-- begin RECORDS SHOWN --
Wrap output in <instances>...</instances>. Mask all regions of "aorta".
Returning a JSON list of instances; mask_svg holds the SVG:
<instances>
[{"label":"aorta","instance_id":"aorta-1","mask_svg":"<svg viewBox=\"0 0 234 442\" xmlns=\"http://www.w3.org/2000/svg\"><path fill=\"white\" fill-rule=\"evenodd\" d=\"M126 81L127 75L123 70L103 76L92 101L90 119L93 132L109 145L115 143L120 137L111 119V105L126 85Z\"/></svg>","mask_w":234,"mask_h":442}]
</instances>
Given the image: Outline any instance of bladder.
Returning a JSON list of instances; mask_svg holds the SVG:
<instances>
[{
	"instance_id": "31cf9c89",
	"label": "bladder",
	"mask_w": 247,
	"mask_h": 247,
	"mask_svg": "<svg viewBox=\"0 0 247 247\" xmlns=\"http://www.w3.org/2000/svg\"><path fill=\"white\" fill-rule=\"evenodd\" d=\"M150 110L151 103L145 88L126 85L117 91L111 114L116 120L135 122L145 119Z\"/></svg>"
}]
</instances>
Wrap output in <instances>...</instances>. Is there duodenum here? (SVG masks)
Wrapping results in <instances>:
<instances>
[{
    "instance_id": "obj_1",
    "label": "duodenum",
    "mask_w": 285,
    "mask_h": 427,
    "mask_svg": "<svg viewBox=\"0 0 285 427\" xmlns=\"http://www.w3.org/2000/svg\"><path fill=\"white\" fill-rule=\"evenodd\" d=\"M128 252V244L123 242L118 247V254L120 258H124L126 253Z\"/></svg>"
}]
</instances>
-- end RECORDS SHOWN --
-- begin RECORDS SHOWN --
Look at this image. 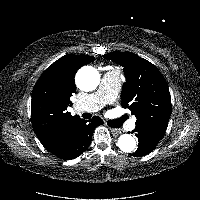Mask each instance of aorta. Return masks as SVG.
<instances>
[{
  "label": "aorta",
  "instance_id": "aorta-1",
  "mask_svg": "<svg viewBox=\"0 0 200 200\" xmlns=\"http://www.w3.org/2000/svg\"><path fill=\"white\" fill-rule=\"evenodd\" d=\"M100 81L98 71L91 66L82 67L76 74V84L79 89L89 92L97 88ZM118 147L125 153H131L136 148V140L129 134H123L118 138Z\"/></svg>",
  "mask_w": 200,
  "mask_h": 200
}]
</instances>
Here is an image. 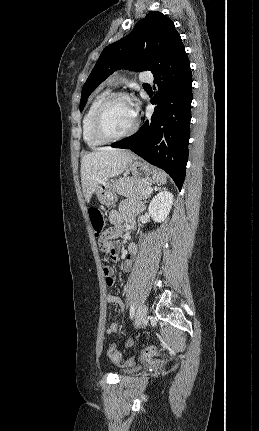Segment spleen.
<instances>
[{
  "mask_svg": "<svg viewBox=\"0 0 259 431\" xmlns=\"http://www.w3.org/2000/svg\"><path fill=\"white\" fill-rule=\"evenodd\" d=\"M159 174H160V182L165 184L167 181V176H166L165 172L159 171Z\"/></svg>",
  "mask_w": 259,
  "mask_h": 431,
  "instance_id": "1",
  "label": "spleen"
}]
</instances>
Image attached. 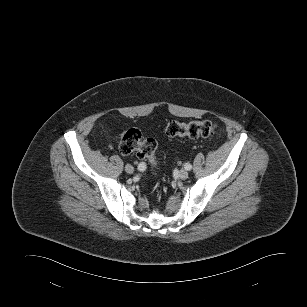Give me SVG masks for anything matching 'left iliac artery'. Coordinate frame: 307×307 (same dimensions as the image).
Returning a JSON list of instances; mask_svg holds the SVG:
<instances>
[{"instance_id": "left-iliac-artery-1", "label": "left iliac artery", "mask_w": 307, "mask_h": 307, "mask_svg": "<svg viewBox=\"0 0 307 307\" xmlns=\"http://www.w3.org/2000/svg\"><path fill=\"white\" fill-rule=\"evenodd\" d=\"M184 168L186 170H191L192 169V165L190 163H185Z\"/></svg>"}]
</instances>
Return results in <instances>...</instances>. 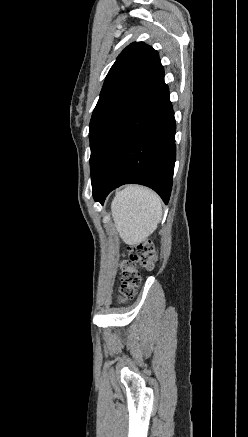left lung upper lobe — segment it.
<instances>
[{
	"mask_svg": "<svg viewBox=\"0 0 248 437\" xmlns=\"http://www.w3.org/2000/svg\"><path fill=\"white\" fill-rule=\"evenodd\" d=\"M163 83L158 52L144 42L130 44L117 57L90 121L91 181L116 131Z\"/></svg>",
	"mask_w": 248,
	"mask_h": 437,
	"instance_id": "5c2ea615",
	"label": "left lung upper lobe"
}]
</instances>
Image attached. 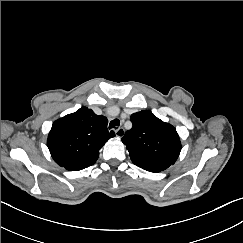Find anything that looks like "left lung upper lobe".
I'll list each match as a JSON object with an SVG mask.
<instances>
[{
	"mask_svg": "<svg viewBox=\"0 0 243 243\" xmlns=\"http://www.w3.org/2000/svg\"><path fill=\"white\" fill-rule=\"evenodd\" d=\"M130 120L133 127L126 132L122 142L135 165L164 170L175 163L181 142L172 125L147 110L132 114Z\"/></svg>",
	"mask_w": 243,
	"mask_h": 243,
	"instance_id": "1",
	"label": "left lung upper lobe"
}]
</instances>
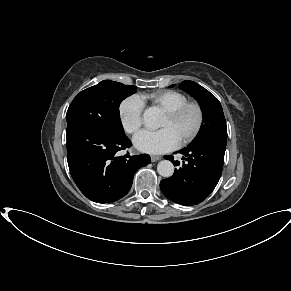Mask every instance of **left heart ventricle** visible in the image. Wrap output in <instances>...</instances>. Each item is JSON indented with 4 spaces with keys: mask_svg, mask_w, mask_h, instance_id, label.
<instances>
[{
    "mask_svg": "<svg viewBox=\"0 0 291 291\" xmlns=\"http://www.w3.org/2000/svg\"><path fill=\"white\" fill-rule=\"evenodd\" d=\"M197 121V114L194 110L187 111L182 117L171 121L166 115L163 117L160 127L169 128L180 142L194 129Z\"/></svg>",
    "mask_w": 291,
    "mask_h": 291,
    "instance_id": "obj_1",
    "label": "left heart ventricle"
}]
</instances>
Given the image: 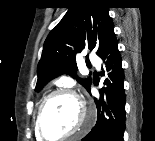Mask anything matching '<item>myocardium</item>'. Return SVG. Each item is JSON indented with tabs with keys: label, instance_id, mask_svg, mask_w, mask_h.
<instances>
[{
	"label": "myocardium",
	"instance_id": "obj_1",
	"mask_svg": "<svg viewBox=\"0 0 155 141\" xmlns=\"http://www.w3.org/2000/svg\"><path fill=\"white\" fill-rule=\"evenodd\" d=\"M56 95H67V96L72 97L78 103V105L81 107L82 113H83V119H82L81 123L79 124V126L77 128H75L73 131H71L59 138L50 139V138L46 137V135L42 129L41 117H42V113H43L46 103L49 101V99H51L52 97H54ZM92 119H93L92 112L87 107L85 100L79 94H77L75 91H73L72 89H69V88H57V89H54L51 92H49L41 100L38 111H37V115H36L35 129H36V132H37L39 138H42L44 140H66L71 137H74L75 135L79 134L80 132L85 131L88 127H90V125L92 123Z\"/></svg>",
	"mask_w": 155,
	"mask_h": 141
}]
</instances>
-- end RECORDS SHOWN --
_THE PROBLEM_:
Please copy everything from the row containing "Wrap output in <instances>...</instances>. Mask" down to the row containing "81L127 75L123 70L103", with both of those rows included.

_SOLUTION_:
Wrap output in <instances>...</instances>. Mask all regions of "aorta".
Returning a JSON list of instances; mask_svg holds the SVG:
<instances>
[{"label":"aorta","instance_id":"aorta-1","mask_svg":"<svg viewBox=\"0 0 234 442\" xmlns=\"http://www.w3.org/2000/svg\"><path fill=\"white\" fill-rule=\"evenodd\" d=\"M126 81L127 75L123 70L103 76L92 101L90 119L93 132L109 145L115 143L120 137L111 119V105L126 85Z\"/></svg>","mask_w":234,"mask_h":442}]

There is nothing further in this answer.